A: I use a variety of products for different things.  My standard, go-to combination is Seche Vite topcoat with Qtica Natural Nail Growth Stimulator basecoat.  I also like Gelous basecoat for preventing chips, but it also doubles as an extra smoothing topcoat for chunky glitters.  I like Nubar Diamont Shine Topcoat if I'm applying it over dry polish since it doesn't peel.  Other favorite topcoats: Orly In A Snap, Redi Quick Dry Topcoat, Barielle Ultra Speed Dry Manicure Extender.

Q:  What is the best basecoat/topcoat/nailpolish?

A:  There isn't one!  What works for me may not work for you and vice versa.  Different people have different results,  and I can't say what will work best for you, only what works for me.  I can tell you which products are the best for me, but in reality, you'll have to try out a variety of things to find out what works best for you.

Q:  What nail polish remover do you use?

A: My all time favorite remover is Zoya Remove+, but when I'm swatching I use SuperNail Pink or pure acetone mixed with glycerin.

Q:  What nail file do you use?

A:  I use either an OPI or Essie glass/crystal file.  Depends on what I have with me.  If I need to take down a lot of length, I'll use a cushioned emery board to file down 90% of the length and finish the last 10% with a glass file to smooth and seal the edges.
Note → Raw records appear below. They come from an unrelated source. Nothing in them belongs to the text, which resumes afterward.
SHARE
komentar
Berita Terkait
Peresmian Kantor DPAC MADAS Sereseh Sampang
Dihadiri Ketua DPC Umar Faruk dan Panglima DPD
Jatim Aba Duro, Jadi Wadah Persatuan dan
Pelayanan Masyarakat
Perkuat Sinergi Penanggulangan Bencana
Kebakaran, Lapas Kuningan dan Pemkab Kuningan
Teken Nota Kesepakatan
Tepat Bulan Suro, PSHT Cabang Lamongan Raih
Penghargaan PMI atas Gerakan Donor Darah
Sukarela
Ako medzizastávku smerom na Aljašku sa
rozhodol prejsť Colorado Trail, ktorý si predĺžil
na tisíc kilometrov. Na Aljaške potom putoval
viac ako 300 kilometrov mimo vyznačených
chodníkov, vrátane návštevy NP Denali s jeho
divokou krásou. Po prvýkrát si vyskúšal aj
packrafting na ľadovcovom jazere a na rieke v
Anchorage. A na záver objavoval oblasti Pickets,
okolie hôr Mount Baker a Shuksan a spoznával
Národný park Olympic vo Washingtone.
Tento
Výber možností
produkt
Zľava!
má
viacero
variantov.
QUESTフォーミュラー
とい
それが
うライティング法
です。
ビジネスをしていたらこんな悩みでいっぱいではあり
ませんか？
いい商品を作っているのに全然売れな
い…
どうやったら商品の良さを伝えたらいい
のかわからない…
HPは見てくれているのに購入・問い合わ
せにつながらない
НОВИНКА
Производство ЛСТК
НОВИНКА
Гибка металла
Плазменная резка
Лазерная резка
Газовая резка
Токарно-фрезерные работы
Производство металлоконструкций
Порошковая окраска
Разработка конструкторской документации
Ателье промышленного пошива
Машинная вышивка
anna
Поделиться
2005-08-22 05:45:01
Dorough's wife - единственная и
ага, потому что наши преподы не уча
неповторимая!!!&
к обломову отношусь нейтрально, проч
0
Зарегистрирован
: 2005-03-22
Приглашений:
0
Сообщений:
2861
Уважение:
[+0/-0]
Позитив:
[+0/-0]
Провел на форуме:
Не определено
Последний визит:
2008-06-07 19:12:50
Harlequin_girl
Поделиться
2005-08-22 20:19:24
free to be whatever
Q:  How do you polish your nails without getting any on the cuticles?  How do you get an even line at the cuticles?

A:  Practice!  And technique.  Here's how I apply polish:

  1.  Start with an adequate amount of polish on the brush.  You may need more if it's a thick formula, less if it's runny, but it should be enough to cover the nail without drying out or streaking.
  2. Place the brush a few millimeters from where you want the polish to end.  Don't put it right up against the cuticle.  
  3. Press down gently on the brush.  It should curve into a C or U shape that mimics the shape of your cuticle.
  4. Swipe the brush down the nail, toward the free edge. Imagine pushing the bead of polish off the edge of the nail, rather than painting on the polish in strokes.  The fewer strokes, the better and smoother the application will be.
  5. If your nails are wider, just repeat the steps until your entire nail is covered.  I usually use 1-3 strokes depending on how big the brush is.  OPI's ProWide needs only one, Zoya's medium sized brush usually needs two, Essie's tiny brush needs three.
Sometimes, even if you're careful, you might still get polish on your cuticles.  If you need to clean up, simply dip a small, flat brush (an eyeliner or small eyeshadow brush works great) into acetone or nail polish remover and remove the excess polish.  Don't rely on this trick all the time because it doesn't always give good results; polish still stains the cuticle and the brush doesn't remove the stains.  You're better off perfecting your polishing technique.  Also, those nail polish correction pens?  Worthless.  Don't waste your money on them.